* [SUPPLIED PASSAGE]:
- Opening Delimiter -

Carbamoyl phosphate synthetase I of human liver. Purification, some properties and immunological cross-reactivity with the rat liver enzyme

Abstract

The purification of mitochondrial carbamoyl phosphate synthetase I (carbon-dioxide: ammonia ligase (ADP-forming, carbamate-phosphorylating), EC 6.3.4.16) from small samples of human liver is described. The enzyme is composed of a single polypeptide of Mr 160 000 +/- 500 as shown by SDS-polyacrylamide gel electrophoresis in the presence of reducing agents. The synthetase migrates in polyacrylamide gradient gels in the absence of detergents at a rate corresponding to a Mr of 165 000. Estimates of the molecular weight of the native enzyme by gel filtration and density gradient centrifugation yield a value of 178 000. The results indicate that the enzyme exists predominantly as monomeres. Amino acids composition, isoelectric point, stability, Km values and the ability to catalyze partial reactions have been measured and compared with known properties of carbamoyl phosphate synthetases from other sources. From the available data a high degree of evolutionary conservation of the ammonia-dependent synthetase is suggested. This is also supported by the demonstration of extensive immunological cross-reactivity between the human and rat enzymes.

- Closing Delimiter -

* [DATA FOR REVIEW]:
- Opening Delimiter -

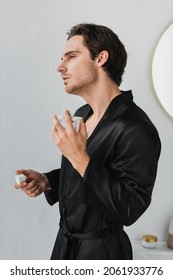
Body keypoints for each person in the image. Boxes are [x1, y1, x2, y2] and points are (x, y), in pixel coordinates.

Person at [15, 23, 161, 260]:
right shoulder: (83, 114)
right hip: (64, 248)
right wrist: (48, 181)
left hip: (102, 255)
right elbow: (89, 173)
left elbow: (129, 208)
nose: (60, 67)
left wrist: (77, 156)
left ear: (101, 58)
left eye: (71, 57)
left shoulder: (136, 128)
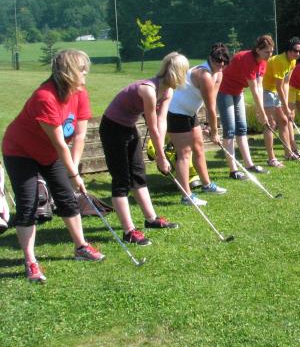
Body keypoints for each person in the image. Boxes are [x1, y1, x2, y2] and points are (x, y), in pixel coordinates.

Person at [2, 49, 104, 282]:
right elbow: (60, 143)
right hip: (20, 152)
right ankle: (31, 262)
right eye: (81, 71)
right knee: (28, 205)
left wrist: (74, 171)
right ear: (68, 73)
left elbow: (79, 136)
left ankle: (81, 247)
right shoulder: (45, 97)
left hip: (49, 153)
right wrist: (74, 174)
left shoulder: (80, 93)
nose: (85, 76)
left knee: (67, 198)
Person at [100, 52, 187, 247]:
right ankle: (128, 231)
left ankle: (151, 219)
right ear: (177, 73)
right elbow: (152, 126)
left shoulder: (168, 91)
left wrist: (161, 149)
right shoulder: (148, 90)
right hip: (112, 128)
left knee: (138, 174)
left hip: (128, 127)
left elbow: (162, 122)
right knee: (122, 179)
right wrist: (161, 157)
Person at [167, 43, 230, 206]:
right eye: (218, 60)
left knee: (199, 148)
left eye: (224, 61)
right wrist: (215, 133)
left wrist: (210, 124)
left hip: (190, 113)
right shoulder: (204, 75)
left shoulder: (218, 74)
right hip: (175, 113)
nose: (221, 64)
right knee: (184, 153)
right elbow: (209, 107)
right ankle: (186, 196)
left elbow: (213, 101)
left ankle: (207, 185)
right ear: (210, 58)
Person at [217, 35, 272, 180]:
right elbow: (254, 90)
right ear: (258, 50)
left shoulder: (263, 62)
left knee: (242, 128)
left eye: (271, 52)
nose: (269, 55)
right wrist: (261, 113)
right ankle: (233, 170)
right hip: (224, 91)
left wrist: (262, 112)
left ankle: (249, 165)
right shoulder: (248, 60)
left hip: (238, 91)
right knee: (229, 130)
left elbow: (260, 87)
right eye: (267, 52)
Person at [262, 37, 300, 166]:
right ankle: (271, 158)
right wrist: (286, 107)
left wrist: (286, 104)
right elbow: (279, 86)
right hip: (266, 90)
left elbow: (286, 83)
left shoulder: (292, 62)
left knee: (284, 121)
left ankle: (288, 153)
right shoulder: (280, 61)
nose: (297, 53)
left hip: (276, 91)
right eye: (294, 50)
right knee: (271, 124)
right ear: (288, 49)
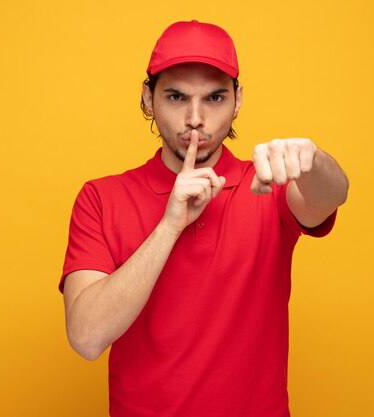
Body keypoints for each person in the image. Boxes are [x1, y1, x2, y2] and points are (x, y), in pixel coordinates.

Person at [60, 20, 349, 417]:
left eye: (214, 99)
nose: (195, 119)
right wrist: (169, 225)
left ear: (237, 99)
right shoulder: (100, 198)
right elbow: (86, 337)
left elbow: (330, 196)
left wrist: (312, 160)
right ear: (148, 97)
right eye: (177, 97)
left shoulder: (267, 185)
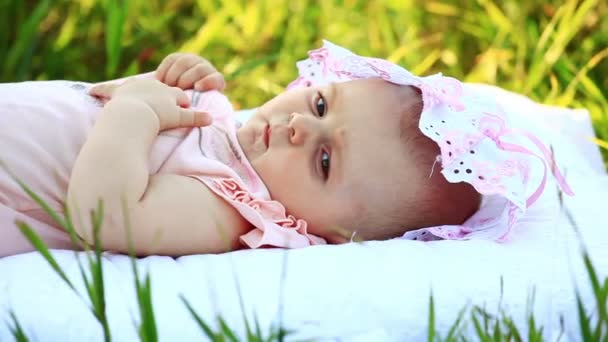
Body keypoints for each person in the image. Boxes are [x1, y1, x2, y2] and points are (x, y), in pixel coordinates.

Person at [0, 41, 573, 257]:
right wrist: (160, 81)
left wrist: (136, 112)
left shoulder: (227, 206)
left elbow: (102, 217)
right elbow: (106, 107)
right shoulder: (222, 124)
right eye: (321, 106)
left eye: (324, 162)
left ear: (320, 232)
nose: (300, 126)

- Closing Delimiter -

* [WHAT IS BEING ASKED]: Output the whole abstract on human liver carbamoyl phosphate synthetase I again, word for word.

* [REPLY]:
Carbamoyl phosphate synthetase I of human liver. Purification, some properties and immunological cross-reactivity with the rat liver enzyme

Abstract

The purification of mitochondrial carbamoyl phosphate synthetase I (carbon-dioxide: ammonia ligase (ADP-forming, carbamate-phosphorylating), EC 6.3.4.16) from small samples of human liver is described. The enzyme is composed of a single polypeptide of Mr 160 000 +/- 500 as shown by SDS-polyacrylamide gel electrophoresis in the presence of reducing agents. The synthetase migrates in polyacrylamide gradient gels in the absence of detergents at a rate corresponding to a Mr of 165 000. Estimates of the molecular weight of the native enzyme by gel filtration and density gradient centrifugation yield a value of 178 000. The results indicate that the enzyme exists predominantly as monomeres. Amino acids composition, isoelectric point, stability, Km values and the ability to catalyze partial reactions have been measured and compared with known properties of carbamoyl phosphate synthetases from other sources. From the available data a high degree of evolutionary conservation of the ammonia-dependent synthetase is suggested. This is also supported by the demonstration of extensive immunological cross-reactivity between the human and rat enzymes.